Data for the task Block Start

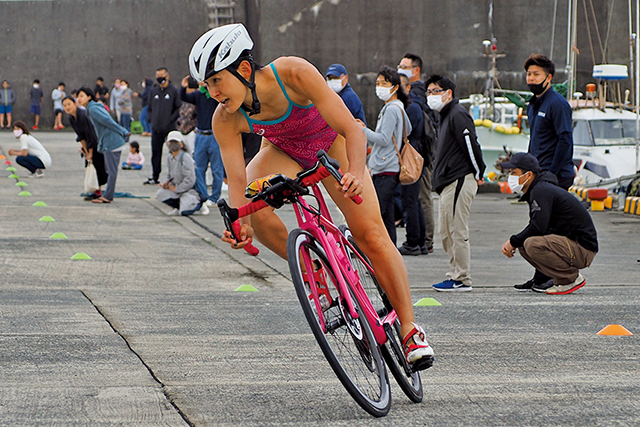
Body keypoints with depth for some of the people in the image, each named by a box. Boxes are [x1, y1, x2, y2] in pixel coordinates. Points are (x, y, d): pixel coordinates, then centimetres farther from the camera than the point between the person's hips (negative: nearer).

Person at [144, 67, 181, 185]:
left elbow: (178, 108, -4)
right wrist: (151, 119, 7)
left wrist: (171, 119, -12)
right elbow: (149, 107, 21)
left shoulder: (173, 90, -2)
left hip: (170, 128, -5)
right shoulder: (153, 91, 12)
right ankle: (155, 176, 17)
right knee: (155, 152, 9)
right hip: (156, 129, 5)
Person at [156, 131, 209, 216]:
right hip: (176, 189, 7)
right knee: (161, 194, -18)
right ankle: (179, 207, 4)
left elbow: (190, 180, -21)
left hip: (189, 190, -7)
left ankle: (199, 204, 6)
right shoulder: (169, 158, 8)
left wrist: (176, 189, -15)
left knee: (185, 212, -29)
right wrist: (167, 184, -4)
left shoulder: (186, 157, -17)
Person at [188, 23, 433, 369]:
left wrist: (356, 173, -56)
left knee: (370, 234, -13)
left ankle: (410, 328, -2)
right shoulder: (226, 120, -27)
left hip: (330, 141, -3)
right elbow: (237, 181, -26)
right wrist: (241, 224, -46)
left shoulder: (293, 74, -37)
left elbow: (352, 129, -38)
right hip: (282, 150, 3)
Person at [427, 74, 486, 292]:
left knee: (458, 232, -8)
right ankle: (455, 275, 19)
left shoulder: (458, 114, -12)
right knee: (447, 233, 13)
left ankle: (461, 279, -6)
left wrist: (478, 174, -10)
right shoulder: (446, 115, 21)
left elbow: (471, 145, -17)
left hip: (459, 182, -11)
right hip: (449, 184, 11)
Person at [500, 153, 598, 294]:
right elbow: (534, 227, 19)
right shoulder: (537, 190, 15)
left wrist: (513, 242, -10)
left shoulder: (541, 191, -16)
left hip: (583, 249, -10)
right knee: (523, 244, 8)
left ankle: (572, 278, -13)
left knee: (532, 244, -28)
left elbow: (538, 228, -24)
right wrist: (512, 242, 2)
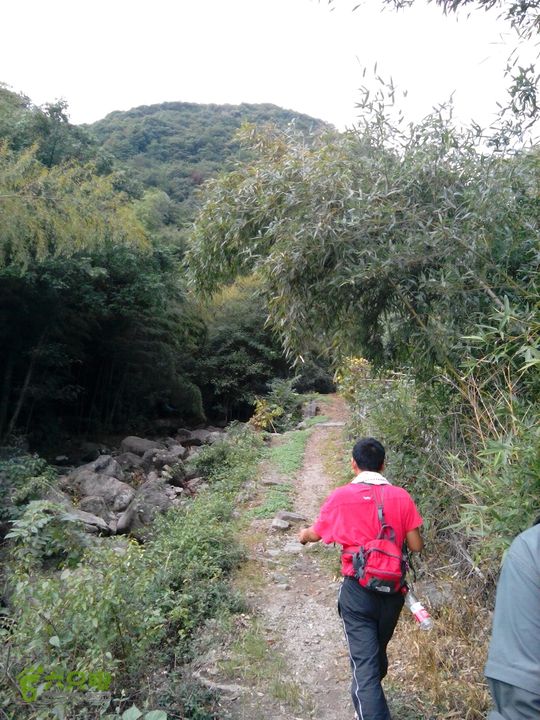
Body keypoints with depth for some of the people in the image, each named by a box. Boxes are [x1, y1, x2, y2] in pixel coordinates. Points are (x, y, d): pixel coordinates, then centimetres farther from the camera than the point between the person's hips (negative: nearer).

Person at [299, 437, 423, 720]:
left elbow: (316, 534, 4)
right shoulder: (401, 497, -7)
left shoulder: (341, 497, -11)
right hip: (393, 590, 4)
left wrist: (303, 535, 27)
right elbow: (416, 546, -3)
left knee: (364, 662, 2)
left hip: (358, 591, -4)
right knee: (378, 653, 25)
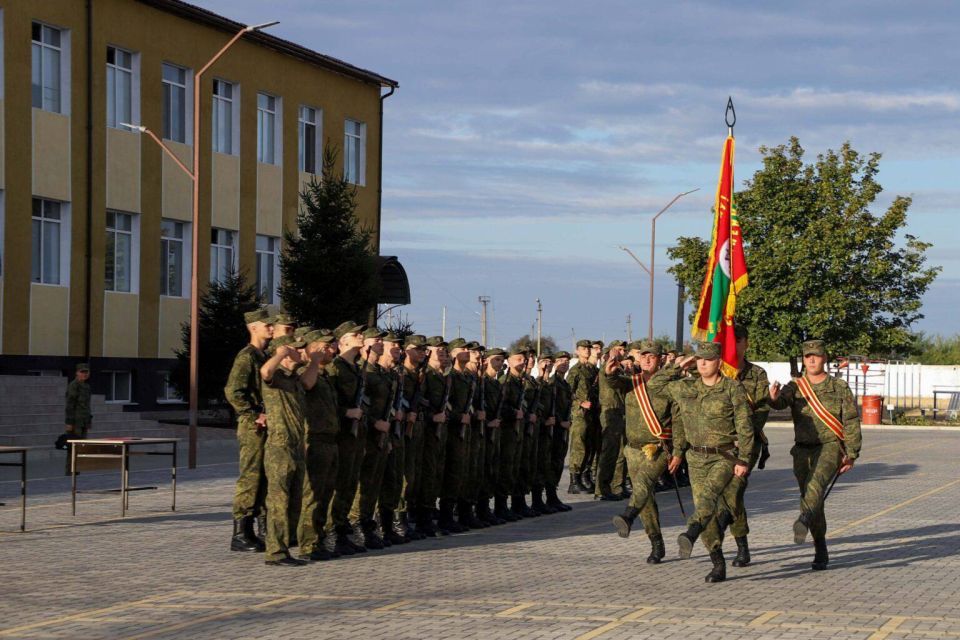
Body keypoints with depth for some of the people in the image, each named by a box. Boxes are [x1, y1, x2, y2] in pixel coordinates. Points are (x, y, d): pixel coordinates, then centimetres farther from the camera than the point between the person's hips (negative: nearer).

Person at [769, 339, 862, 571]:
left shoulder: (839, 388, 4)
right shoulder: (796, 386, 9)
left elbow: (851, 423, 3)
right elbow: (782, 400, -13)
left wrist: (851, 455, -4)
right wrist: (774, 399, -38)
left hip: (831, 446, -4)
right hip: (803, 449, 4)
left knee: (817, 482, -32)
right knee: (811, 500, 5)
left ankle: (803, 521, -56)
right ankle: (821, 552, 17)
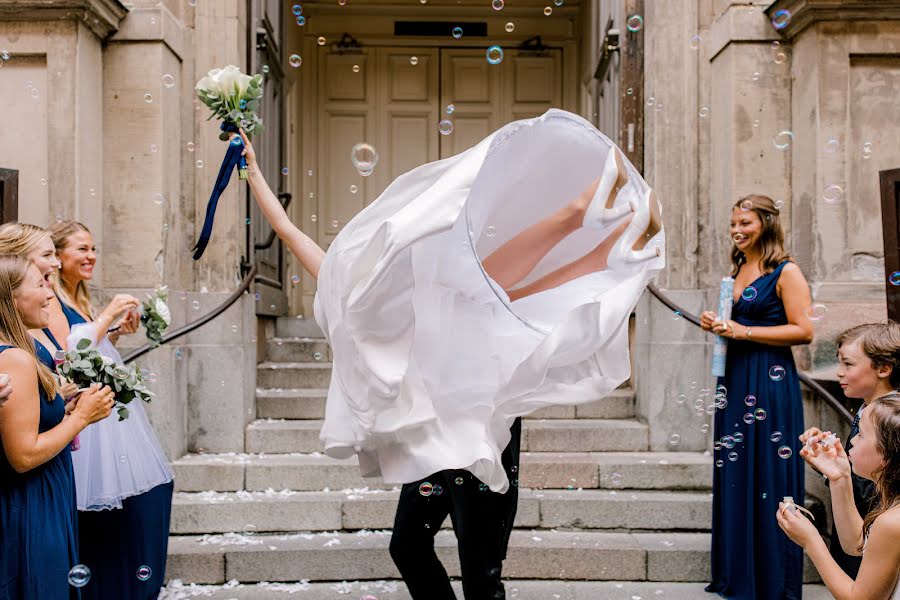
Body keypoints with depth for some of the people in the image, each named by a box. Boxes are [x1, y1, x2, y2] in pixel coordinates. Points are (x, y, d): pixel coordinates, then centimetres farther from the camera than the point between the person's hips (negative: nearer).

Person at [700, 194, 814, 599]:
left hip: (771, 381, -8)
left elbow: (803, 331, -15)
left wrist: (742, 331, -17)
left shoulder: (785, 272, -8)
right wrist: (716, 324, 4)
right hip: (734, 378, 8)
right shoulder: (737, 270, 15)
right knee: (733, 475, 10)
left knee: (768, 476, -3)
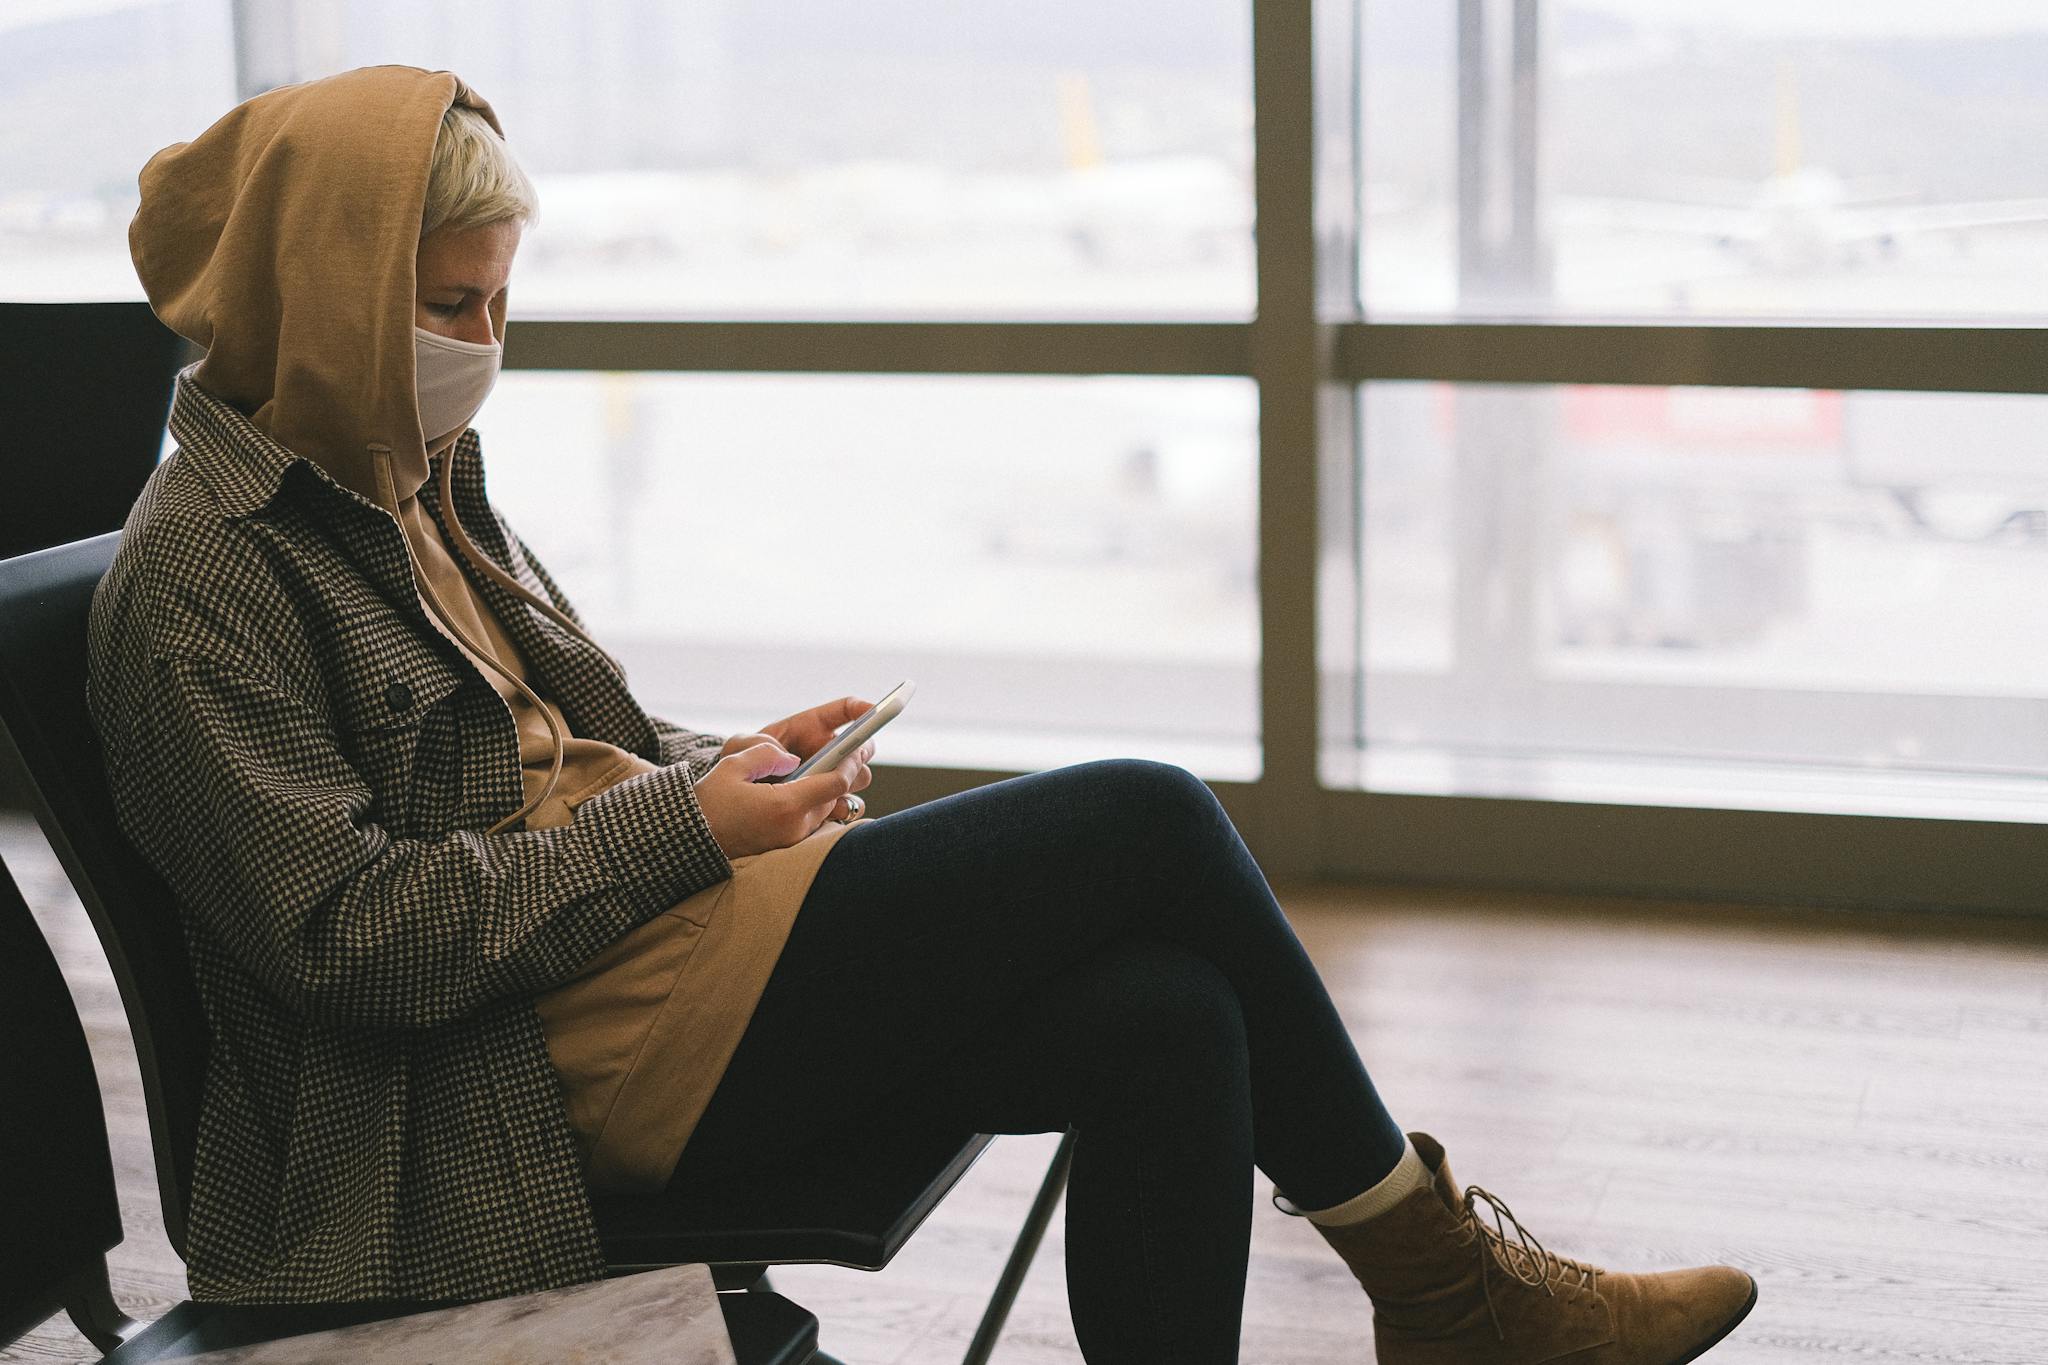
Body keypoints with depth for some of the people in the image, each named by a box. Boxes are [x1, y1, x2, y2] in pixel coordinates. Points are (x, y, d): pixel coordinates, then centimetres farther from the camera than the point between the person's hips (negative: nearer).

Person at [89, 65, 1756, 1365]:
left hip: (641, 932, 9)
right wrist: (692, 821, -16)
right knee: (1149, 823, -15)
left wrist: (729, 767, 3)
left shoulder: (410, 481, 16)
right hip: (581, 1049, -9)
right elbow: (350, 929, -18)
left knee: (1168, 1019, -16)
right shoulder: (198, 574, -10)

Data for the task Block End

Your goal >>
What is needed is a verbatim copy of every line in the records above from the one containing "left hip: (831, 446, -4)" down to the one containing "right ankle: (821, 552, 17)", both included, and nothing more.

Solution >>
left hip: (831, 446, -4)
right hip: (803, 449, 4)
left knee: (817, 482, -32)
right knee: (811, 500, 5)
left ankle: (803, 521, -56)
right ankle: (821, 552, 17)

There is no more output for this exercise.